Prompt> Provide a verbatim copy of the data below.

Record extracts>
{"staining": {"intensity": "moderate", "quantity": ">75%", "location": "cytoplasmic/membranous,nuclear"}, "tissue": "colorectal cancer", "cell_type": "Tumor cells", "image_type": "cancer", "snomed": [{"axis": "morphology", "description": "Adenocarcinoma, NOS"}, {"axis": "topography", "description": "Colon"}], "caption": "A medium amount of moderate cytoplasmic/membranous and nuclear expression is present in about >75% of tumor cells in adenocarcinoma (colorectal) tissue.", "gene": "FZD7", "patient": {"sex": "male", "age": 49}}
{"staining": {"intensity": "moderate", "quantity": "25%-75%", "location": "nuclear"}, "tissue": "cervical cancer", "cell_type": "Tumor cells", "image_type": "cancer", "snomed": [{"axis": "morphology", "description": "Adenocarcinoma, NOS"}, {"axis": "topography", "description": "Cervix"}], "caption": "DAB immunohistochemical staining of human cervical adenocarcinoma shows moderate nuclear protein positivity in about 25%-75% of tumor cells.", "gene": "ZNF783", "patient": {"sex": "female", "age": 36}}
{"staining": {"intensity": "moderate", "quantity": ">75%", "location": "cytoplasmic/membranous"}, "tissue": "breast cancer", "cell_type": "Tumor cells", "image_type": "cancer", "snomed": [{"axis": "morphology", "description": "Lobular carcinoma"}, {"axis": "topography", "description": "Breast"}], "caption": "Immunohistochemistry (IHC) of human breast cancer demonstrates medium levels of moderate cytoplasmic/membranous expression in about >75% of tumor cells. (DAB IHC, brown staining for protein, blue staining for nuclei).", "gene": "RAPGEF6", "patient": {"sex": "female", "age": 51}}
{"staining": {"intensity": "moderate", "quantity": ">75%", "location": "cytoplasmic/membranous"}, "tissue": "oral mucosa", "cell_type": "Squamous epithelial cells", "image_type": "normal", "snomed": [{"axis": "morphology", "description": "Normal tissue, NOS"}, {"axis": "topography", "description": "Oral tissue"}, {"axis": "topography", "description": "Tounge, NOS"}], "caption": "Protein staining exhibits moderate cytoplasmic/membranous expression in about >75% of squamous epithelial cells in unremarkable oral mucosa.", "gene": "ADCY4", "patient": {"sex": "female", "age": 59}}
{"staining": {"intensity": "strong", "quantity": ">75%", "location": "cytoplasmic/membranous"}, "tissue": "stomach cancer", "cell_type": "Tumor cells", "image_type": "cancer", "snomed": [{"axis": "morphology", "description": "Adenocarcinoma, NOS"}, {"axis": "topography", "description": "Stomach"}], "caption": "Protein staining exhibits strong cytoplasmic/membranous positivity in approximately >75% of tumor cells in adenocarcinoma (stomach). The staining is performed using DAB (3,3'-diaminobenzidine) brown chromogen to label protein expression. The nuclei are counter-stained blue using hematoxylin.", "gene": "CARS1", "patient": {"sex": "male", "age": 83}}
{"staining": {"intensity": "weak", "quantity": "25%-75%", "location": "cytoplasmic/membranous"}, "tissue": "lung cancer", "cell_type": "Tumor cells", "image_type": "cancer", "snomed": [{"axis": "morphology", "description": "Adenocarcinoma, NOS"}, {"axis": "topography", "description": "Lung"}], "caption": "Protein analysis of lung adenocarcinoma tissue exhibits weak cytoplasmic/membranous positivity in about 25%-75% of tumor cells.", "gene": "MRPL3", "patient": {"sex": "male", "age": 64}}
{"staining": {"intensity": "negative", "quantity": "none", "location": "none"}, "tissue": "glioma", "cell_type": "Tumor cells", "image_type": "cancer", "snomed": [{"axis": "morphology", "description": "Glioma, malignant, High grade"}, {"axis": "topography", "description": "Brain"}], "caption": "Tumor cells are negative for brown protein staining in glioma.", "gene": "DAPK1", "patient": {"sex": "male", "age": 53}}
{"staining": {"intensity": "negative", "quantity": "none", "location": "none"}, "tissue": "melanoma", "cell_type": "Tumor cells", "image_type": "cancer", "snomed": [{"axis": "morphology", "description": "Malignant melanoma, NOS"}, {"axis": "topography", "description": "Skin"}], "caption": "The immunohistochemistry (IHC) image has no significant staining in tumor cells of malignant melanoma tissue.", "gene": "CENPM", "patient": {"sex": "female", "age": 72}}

Task answer>
{"staining": {"intensity": "moderate", "quantity": ">75%", "location": "cytoplasmic/membranous,nuclear"}, "tissue": "colorectal cancer", "cell_type": "Tumor cells", "image_type": "cancer", "snomed": [{"axis": "morphology", "description": "Adenocarcinoma, NOS"}, {"axis": "topography", "description": "Colon"}], "caption": "A medium amount of moderate cytoplasmic/membranous and nuclear expression is present in about >75% of tumor cells in adenocarcinoma (colorectal) tissue.", "gene": "FZD7", "patient": {"sex": "male", "age": 49}}
{"staining": {"intensity": "moderate", "quantity": "25%-75%", "location": "nuclear"}, "tissue": "cervical cancer", "cell_type": "Tumor cells", "image_type": "cancer", "snomed": [{"axis": "morphology", "description": "Adenocarcinoma, NOS"}, {"axis": "topography", "description": "Cervix"}], "caption": "DAB immunohistochemical staining of human cervical adenocarcinoma shows moderate nuclear protein positivity in about 25%-75% of tumor cells.", "gene": "ZNF783", "patient": {"sex": "female", "age": 36}}
{"staining": {"intensity": "moderate", "quantity": ">75%", "location": "cytoplasmic/membranous"}, "tissue": "breast cancer", "cell_type": "Tumor cells", "image_type": "cancer", "snomed": [{"axis": "morphology", "description": "Lobular carcinoma"}, {"axis": "topography", "description": "Breast"}], "caption": "Immunohistochemistry (IHC) of human breast cancer demonstrates medium levels of moderate cytoplasmic/membranous expression in about >75% of tumor cells. (DAB IHC, brown staining for protein, blue staining for nuclei).", "gene": "RAPGEF6", "patient": {"sex": "female", "age": 51}}
{"staining": {"intensity": "moderate", "quantity": ">75%", "location": "cytoplasmic/membranous"}, "tissue": "oral mucosa", "cell_type": "Squamous epithelial cells", "image_type": "normal", "snomed": [{"axis": "morphology", "description": "Normal tissue, NOS"}, {"axis": "topography", "description": "Oral tissue"}, {"axis": "topography", "description": "Tounge, NOS"}], "caption": "Protein staining exhibits moderate cytoplasmic/membranous expression in about >75% of squamous epithelial cells in unremarkable oral mucosa.", "gene": "ADCY4", "patient": {"sex": "female", "age": 59}}
{"staining": {"intensity": "strong", "quantity": ">75%", "location": "cytoplasmic/membranous"}, "tissue": "stomach cancer", "cell_type": "Tumor cells", "image_type": "cancer", "snomed": [{"axis": "morphology", "description": "Adenocarcinoma, NOS"}, {"axis": "topography", "description": "Stomach"}], "caption": "Protein staining exhibits strong cytoplasmic/membranous positivity in approximately >75% of tumor cells in adenocarcinoma (stomach). The staining is performed using DAB (3,3'-diaminobenzidine) brown chromogen to label protein expression. The nuclei are counter-stained blue using hematoxylin.", "gene": "CARS1", "patient": {"sex": "male", "age": 83}}
{"staining": {"intensity": "weak", "quantity": "25%-75%", "location": "cytoplasmic/membranous"}, "tissue": "lung cancer", "cell_type": "Tumor cells", "image_type": "cancer", "snomed": [{"axis": "morphology", "description": "Adenocarcinoma, NOS"}, {"axis": "topography", "description": "Lung"}], "caption": "Protein analysis of lung adenocarcinoma tissue exhibits weak cytoplasmic/membranous positivity in about 25%-75% of tumor cells.", "gene": "MRPL3", "patient": {"sex": "male", "age": 64}}
{"staining": {"intensity": "negative", "quantity": "none", "location": "none"}, "tissue": "glioma", "cell_type": "Tumor cells", "image_type": "cancer", "snomed": [{"axis": "morphology", "description": "Glioma, malignant, High grade"}, {"axis": "topography", "description": "Brain"}], "caption": "Tumor cells are negative for brown protein staining in glioma.", "gene": "DAPK1", "patient": {"sex": "male", "age": 53}}
{"staining": {"intensity": "negative", "quantity": "none", "location": "none"}, "tissue": "melanoma", "cell_type": "Tumor cells", "image_type": "cancer", "snomed": [{"axis": "morphology", "description": "Malignant melanoma, NOS"}, {"axis": "topography", "description": "Skin"}], "caption": "The immunohistochemistry (IHC) image has no significant staining in tumor cells of malignant melanoma tissue.", "gene": "CENPM", "patient": {"sex": "female", "age": 72}}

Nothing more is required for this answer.